3 ways to help your patients beat the heat
Check out these tips for educating your clients about the dangers of overheated pets, plus strategies for keeping furry companions cool during warmer months.
During these hotter months, more veterinary clinics are treating pets for heatstroke. Clients are flocking outdoors and carrying their animal companions with them on spontaneous beach trips and long picnics. When exposed to prolonged heat, a pet's body temperature can rise to dangerous levels.
To curtail this threat and to help educate owners about the serious consequences of overheating Covetrus—a global animal-health technology, and service company, provided dvm360® with 3 safeguards for keeping your patients, cool, safe, and comfortable during the warmer months.
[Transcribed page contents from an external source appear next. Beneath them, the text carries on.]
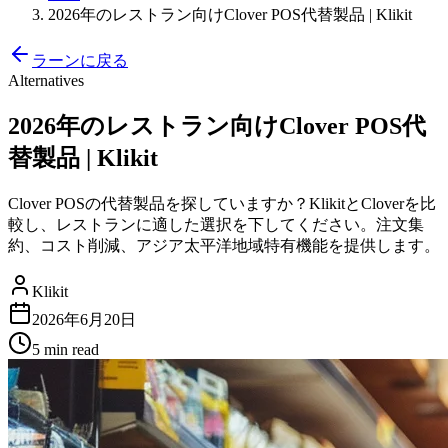
2026年のレストラン向けClover POS代替製品 | Klikit
ラーンに戻る
Alternatives
2026年のレストラン向けClover POS代
替製品 | Klikit
Clover POSの代替製品を探していますか？KlikitとCloverを比
較し、レストランに適した選択を下してください。注文集
約、コスト削減、アジア太平洋地域特有機能を提供します。
Klikit
2026年6月20日
5 min
read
1. Plan outdoor activities ahead of time
Encourage clients to monitor the daily forecast, heat index, temperatures both inside buildings and outside the home, and the temperatures inside vehicles. If they have second thoughts about whether they should bring their animal outside, advise them to always play it safe and keep them inside.
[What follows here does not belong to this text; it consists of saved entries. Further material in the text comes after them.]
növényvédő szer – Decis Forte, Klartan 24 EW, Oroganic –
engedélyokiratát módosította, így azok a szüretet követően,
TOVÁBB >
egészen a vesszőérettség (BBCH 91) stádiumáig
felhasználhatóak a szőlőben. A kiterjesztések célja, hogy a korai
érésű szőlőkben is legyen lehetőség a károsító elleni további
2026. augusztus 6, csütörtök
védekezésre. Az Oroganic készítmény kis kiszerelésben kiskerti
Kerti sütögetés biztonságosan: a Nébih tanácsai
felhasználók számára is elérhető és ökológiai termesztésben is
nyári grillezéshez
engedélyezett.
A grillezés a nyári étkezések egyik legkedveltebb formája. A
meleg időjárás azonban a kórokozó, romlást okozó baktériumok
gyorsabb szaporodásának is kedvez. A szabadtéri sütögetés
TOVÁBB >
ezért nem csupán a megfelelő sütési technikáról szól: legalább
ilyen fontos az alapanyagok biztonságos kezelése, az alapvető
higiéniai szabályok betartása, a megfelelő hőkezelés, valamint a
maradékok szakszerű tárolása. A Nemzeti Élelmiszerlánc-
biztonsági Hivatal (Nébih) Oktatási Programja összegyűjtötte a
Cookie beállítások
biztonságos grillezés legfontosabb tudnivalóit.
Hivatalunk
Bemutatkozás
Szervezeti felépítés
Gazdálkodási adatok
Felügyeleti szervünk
2. Different pets have individual temperature needs
The heat affects pets differently. It’s important to remind your clients that animals come in a variety of breeds, shapes, sizes, and of course, fur. Not only do you need to be wary of temperature levels, but you must also teach them about conditions that work best for their pet's breed and individual needs. Here are some important heat-related facts to share with your clients:
- Darker-coated animals absorb more heat than those with lighter coats.
- Animals with double coats have a natural layer of insulation to protect them against heat.
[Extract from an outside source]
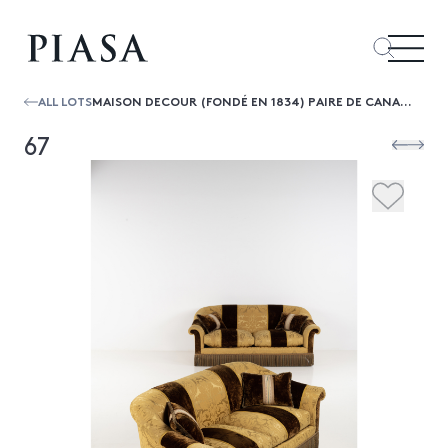
ALL LOTS
MAISON DECOUR (FONDÉ EN 1834) PAIRE DE CANAPÉ À DEUX PLACES GARNIS DE TISSUS EN SOIE MARRON ALTERNÉ D'UNE COTONNADE À BRODERIE D'IND...
67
- Animals with matted double coats struggle to stay cool. Do not cut the mats away or shave their coat; instead, comb them out as much as possible.
- Single-coated animals can be shaved to be more comfortable.
3. Be proactive
Remind your clients that it’s OK to sacrifice a little fun for their pet’s safety. In addition, provide them with a few tips and tricks for keeping their pets hydrated and cool indoors during the summer including:
- Using fans, misters, air conditioning, etc.
- Warn your clients that hot pavement could be potentially painful for their pets. As a rule of thumb, if the pavement is too hot for their hand, it's definitely too hot for their paw pads.
- Odds are, animals are not going to want to run around when the air is hot and humid. Advise clients to opt for indoor activities to keep the pet entertained and completely cool.
Following these measures not only guarantees the pet's utmost well-being but keeps the stress off both the owner and the veterinary team as well.